ECLI:NL:RBHAA:2009:BJ2816
Rechtbank Haarlem
- Kort geding
- A.J. van der Meer
- Rechtspraak.nl
Vordering in kort geding tot voorlopige voorzieningen in het kader van echtscheiding
In deze zaak heeft de voorzieningenrechter van de Rechtbank Haarlem op 6 juli 2009 uitspraak gedaan in een kort geding tussen twee echtgenoten, waarbij de eiseres niet-ontvankelijk is verklaard in haar vorderingen. De eiseres had verzocht om voorlopige voorzieningen in het kader van een echtscheidingsprocedure, maar de voorzieningenrechter oordeelde dat de door haar gevraagde voorzieningen ook in het kader van een verzoekschriftprocedure ex artikel 822 Rv konden worden aangevraagd. De voorzieningenrechter benadrukte dat de voorlopige voorzieningenprocedure voldoende waarborgen biedt en een snelle rechtsgang is, waarin een vergelijkbaar resultaat kan worden bereikt als in een kort geding.
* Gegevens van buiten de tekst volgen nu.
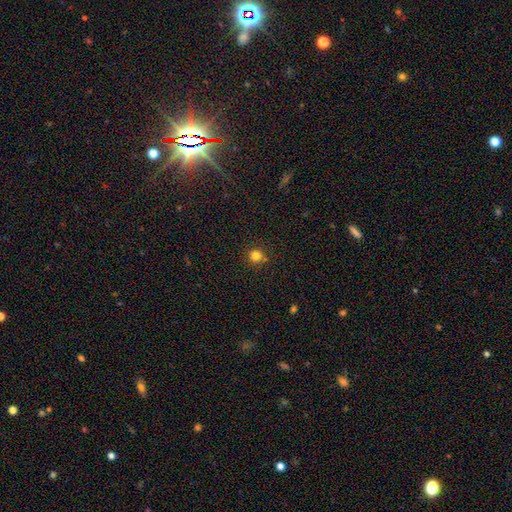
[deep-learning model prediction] Morphology: type=smooth (80%); roundness=round (92%); merging=none (83%).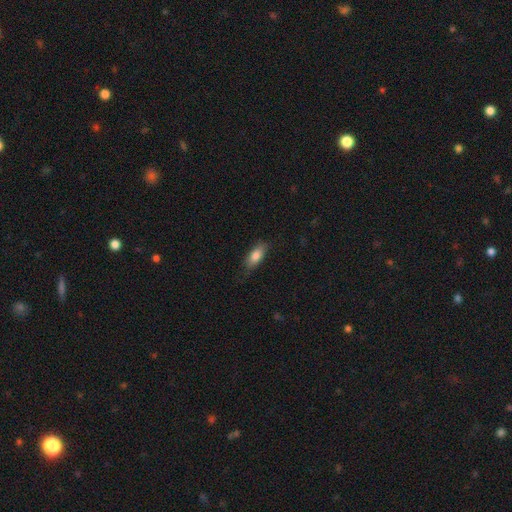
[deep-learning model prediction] Smooth or featured: smooth — 81% (featured or disk — 12%)
How rounded: in between — 80% (cigar-shaped — 17%)
Merging: none — 77% (minor disturbance — 18%)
De voorzieningenrechter stelde vast dat de eiseres geen bijzondere spoedeisendheid had aangetoond die het noodzakelijk maakte om van de reguliere procedure af te wijken. De enkele omstandigheid dat de gedaagde niet aan zijn financiële verplichtingen voldeed, was onvoldoende om de eiseres ontvankelijk te verklaren. De voorzieningenrechter heeft daarom de vorderingen van de eiseres afgewezen en ook de vorderingen in reconventie niet in behandeling genomen, omdat de eiseres niet ontvankelijk was. De proceskosten werden gecompenseerd, wat betekent dat iedere partij zijn eigen kosten draagt.